(INSTRUCTIONS TO FOLLOW): Word for word, retype the first line of the records and every following line through the one containing "pinky mcp: (87, 223)".

*** EXERCISE DATA Section Begins ***

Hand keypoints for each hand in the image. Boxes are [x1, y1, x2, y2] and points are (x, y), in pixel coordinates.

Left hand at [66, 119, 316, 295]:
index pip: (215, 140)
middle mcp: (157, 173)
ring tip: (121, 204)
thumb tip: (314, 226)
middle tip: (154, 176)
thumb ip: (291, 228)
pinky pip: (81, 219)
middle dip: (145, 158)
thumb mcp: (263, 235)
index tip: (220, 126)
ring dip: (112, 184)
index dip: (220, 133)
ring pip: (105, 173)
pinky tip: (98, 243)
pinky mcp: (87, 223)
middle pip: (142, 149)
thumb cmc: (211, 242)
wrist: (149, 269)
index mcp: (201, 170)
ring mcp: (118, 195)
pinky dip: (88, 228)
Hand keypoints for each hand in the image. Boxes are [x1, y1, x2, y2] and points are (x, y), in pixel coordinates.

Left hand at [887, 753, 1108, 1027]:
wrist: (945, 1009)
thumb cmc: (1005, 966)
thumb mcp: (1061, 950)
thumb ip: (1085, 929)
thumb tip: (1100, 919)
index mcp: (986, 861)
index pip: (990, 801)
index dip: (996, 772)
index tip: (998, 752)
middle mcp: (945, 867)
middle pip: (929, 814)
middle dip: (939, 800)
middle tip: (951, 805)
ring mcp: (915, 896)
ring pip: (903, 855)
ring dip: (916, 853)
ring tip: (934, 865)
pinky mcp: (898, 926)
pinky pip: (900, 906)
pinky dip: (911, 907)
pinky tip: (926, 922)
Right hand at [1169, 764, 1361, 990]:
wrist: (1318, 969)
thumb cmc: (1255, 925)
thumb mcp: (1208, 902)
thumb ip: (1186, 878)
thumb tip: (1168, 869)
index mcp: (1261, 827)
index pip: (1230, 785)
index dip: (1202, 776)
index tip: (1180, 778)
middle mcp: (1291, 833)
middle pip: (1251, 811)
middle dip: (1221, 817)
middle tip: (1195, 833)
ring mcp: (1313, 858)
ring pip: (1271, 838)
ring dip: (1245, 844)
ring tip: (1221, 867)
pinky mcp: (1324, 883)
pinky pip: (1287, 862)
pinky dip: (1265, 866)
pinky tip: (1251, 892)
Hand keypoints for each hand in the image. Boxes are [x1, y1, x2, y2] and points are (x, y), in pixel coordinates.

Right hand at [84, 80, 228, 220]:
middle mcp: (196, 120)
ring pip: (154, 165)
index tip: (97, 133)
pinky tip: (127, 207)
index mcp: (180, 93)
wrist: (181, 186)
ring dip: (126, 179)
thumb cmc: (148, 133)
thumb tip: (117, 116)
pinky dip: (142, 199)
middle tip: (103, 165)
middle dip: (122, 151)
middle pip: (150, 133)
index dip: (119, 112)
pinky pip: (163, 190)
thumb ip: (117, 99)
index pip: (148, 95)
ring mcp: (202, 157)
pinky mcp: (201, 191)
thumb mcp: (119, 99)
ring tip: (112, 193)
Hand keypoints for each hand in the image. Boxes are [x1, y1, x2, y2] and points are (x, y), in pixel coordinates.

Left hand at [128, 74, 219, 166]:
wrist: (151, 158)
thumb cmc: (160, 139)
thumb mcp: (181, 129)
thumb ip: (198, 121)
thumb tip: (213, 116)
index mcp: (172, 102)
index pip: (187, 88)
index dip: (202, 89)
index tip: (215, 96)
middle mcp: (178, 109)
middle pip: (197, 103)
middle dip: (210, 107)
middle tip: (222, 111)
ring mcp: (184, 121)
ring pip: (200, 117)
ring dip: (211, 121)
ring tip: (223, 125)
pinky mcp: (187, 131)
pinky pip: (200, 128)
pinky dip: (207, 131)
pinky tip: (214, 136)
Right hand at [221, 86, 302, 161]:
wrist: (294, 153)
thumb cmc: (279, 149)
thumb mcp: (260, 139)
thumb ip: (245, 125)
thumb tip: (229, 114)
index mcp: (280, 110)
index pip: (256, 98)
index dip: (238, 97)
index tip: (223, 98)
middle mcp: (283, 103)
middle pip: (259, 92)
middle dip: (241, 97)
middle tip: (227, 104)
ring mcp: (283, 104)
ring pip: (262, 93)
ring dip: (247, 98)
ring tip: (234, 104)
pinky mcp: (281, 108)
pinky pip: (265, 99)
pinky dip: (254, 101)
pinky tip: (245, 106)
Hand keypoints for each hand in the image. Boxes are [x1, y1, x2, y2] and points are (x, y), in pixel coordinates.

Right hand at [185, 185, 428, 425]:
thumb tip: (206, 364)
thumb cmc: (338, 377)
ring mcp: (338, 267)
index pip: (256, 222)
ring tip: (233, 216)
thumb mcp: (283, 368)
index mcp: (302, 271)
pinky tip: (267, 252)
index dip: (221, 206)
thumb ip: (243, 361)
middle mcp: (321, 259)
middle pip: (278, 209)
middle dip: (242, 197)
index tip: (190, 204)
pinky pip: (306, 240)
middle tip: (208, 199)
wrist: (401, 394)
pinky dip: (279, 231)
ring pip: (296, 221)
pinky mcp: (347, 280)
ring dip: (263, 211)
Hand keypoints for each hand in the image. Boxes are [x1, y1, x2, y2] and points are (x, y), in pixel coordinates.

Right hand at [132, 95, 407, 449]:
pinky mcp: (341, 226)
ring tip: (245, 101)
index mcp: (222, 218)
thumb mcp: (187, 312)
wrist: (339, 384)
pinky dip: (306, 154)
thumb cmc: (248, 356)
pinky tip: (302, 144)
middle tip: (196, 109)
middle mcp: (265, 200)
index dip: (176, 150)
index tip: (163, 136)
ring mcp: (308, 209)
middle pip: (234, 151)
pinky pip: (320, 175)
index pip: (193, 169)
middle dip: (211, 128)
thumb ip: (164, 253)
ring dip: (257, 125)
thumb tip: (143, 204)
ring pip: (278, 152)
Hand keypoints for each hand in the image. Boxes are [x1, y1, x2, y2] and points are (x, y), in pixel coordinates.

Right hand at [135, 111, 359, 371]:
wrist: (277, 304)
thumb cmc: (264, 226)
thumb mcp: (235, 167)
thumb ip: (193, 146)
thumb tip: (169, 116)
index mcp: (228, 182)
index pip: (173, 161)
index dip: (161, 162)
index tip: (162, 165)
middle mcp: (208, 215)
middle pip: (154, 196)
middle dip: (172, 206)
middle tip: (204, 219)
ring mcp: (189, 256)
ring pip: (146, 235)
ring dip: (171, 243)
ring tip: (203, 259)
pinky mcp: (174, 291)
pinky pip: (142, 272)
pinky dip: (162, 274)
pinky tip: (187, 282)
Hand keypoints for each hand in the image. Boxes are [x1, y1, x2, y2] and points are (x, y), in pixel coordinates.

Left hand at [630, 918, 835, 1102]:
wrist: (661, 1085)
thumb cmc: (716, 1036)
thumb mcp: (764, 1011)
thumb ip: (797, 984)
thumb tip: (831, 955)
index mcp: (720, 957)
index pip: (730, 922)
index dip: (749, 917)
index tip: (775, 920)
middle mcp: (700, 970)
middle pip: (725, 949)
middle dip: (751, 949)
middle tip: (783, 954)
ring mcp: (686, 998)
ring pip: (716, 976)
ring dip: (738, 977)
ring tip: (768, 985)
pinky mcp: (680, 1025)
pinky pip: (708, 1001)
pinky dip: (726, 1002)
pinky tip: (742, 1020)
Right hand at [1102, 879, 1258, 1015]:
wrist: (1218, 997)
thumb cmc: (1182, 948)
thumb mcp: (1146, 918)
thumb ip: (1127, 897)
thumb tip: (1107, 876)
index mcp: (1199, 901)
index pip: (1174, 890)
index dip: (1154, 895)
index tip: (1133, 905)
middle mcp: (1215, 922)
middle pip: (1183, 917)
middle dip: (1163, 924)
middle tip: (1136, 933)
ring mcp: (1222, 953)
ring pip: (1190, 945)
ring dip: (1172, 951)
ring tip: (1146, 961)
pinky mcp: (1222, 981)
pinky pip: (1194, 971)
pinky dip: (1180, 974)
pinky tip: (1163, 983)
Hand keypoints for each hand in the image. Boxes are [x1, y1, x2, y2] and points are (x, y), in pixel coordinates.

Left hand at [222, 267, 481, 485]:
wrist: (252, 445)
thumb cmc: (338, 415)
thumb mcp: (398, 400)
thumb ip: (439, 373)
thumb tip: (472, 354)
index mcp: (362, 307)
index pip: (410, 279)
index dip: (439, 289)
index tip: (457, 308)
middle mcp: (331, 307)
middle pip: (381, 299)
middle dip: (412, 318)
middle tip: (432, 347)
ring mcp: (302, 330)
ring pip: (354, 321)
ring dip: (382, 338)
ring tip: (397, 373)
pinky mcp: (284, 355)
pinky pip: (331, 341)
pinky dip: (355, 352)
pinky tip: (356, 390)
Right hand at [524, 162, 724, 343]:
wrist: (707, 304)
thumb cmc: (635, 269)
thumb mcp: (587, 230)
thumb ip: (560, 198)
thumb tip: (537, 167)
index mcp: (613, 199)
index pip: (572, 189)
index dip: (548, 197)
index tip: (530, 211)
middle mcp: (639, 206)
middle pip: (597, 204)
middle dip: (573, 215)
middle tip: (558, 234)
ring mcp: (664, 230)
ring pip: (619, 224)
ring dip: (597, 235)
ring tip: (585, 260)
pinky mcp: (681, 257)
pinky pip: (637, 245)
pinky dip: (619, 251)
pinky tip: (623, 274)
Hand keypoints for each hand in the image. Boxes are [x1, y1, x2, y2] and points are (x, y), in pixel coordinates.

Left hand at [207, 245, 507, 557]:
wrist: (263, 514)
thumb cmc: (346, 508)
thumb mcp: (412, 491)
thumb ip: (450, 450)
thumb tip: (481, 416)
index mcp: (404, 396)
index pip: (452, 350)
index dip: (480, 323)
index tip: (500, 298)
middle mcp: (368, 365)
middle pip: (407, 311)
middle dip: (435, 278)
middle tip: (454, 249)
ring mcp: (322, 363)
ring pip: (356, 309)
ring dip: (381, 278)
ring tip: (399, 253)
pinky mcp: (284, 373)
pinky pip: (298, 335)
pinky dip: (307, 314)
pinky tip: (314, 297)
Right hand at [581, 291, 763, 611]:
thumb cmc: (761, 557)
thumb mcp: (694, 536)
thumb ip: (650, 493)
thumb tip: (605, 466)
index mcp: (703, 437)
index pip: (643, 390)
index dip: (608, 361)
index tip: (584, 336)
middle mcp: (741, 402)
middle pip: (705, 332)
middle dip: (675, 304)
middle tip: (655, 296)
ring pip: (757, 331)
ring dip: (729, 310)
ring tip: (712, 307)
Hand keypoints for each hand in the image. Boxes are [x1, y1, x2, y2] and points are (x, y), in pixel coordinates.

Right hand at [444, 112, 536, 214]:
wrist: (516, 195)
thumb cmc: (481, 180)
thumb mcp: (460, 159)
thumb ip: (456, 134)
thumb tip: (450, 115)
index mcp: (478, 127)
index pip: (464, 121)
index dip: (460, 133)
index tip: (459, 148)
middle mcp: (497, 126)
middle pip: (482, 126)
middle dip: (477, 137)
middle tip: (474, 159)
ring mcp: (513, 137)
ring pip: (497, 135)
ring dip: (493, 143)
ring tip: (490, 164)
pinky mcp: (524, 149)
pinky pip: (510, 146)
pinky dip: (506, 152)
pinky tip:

*** EXERCISE DATA Section Ends ***

(ANSWER SECTION):
Hand keypoints for each hand in the image. Boxes are [x1, y1, x2, y2] and points are (x, y), in pixel coordinates.

Left hand at [66, 119, 316, 295]:
index pip: (215, 140)
middle mcp: (157, 173)
ring tip: (121, 204)
thumb tip: (314, 226)
middle tip: (154, 176)
thumb ip: (291, 228)
pinky pip: (81, 219)
middle dip: (145, 158)
thumb mcp: (263, 235)
index tip: (220, 126)
ring dip: (112, 184)
index dip: (220, 133)
ring pip: (105, 173)
pinky tip: (98, 243)
pinky mcp: (87, 223)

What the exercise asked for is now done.